Both, however, were relatively minor players in Ukrainian politics.

The implicit connection between Russia and the Soviet past, however, worked in the opposite way in the Donbas, Ukraine’s depressed industrial region, where nostalgia for Soviet paternalism and subsidies was kept alive first by the Communist Party during the 1990s and, after its electoral demise, by Yanukovych’s Party of Regions.

In the last decade, the political bosses of the region, with the help of Russian television, established “Europe” and “Ukrainian nationalism” as the twin bogeymen of Western modernity—a modernity that is presented as inferior to what Russia has to offer. In this way, a long-term campaign to win the hearts and minds of those in the Donbas region for Russia has been ongoing for several years.

Like ethnic Russians in Crimea with their nostalgia for both imperial military glory and wealthy vacationers from Moscow, Russian speakers in the Donbas miss the good old Soviet days. But they transpose their nostalgia into Putin’s Russia.

Russian culture, the Soviet welfare blanket, and imperial glory are the principal components of this ideological powder keg, which can only be neutralized by building a democratic and prosperous Ukraine.

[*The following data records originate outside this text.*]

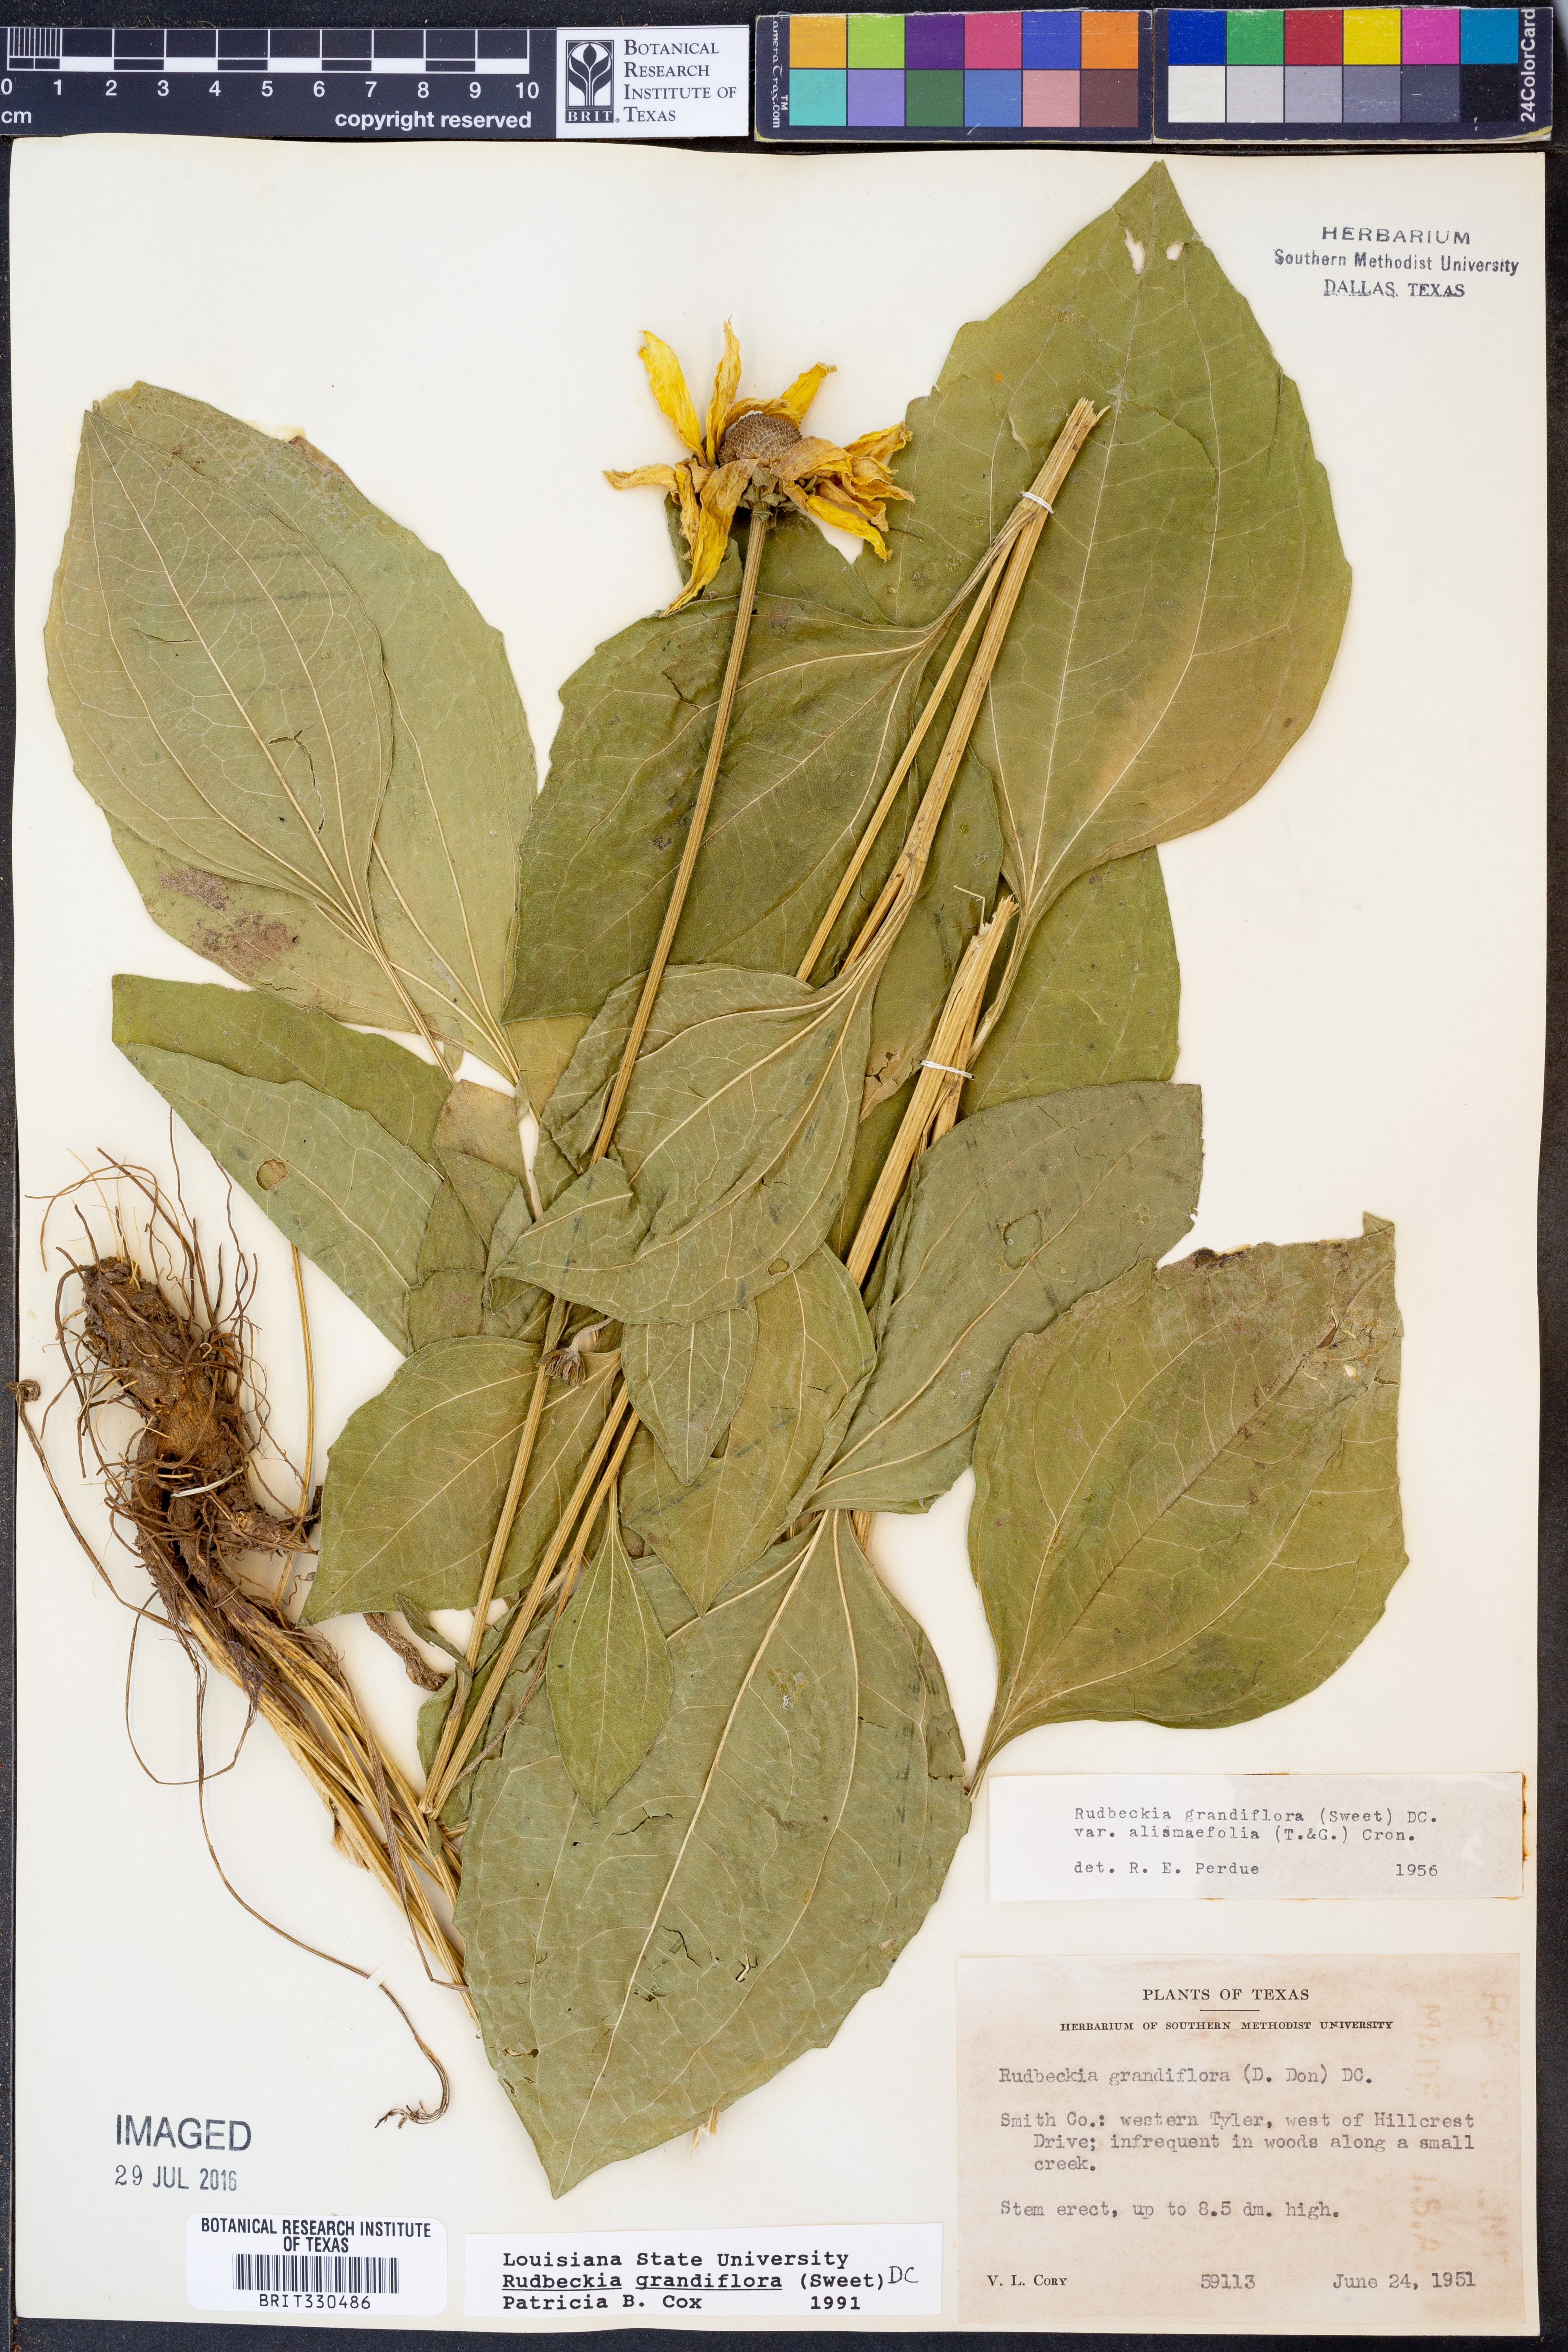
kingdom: Plantae
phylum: Tracheophyta
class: Magnoliopsida
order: Asterales
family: Asteraceae
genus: Rudbeckia
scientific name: Rudbeckia grandiflora
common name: Large-flowered coneflower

The Ukrainian crisis revealed that the West let Ukraine down. Satisfied with winning the Cold War, Western powers did not invest in building a market economy and democracy in post-Soviet nations. There was no Marshall Plan for Ukraine (or other former Soviet countries) and the European Union never offered a clear accession path.

No wonder Russian-style authoritarianism supported by oil and gas revenues still looks attractive for many in eastern Ukraine, where national identities remain fluid. It is not that the Ukrainian identity is weak, but that the pro-Western and democratic choice associated with it does not receive the kind of financial and logistical support from the West that Russia offers to its proponents.

For Ukrainians a strong national identity and independent state has historically been connected with the European choice. This is in part true because the Russian choice is linked to an imperial project in which Ukraine plays the role of junior partner.

What this implies is that, in order to resolve the current Ukrainian crisis, Russia will have to change as well—a perhaps unlikely event.

Yet, such a change on Russia’s part is not without precedent. Polish-Ukrainian relations and the long history of Polish control of Ukrainian lands offer an example of how a former imperial master can be a beacon of democracy and economic reform instead of fomenting separatist violence in a neighboring country.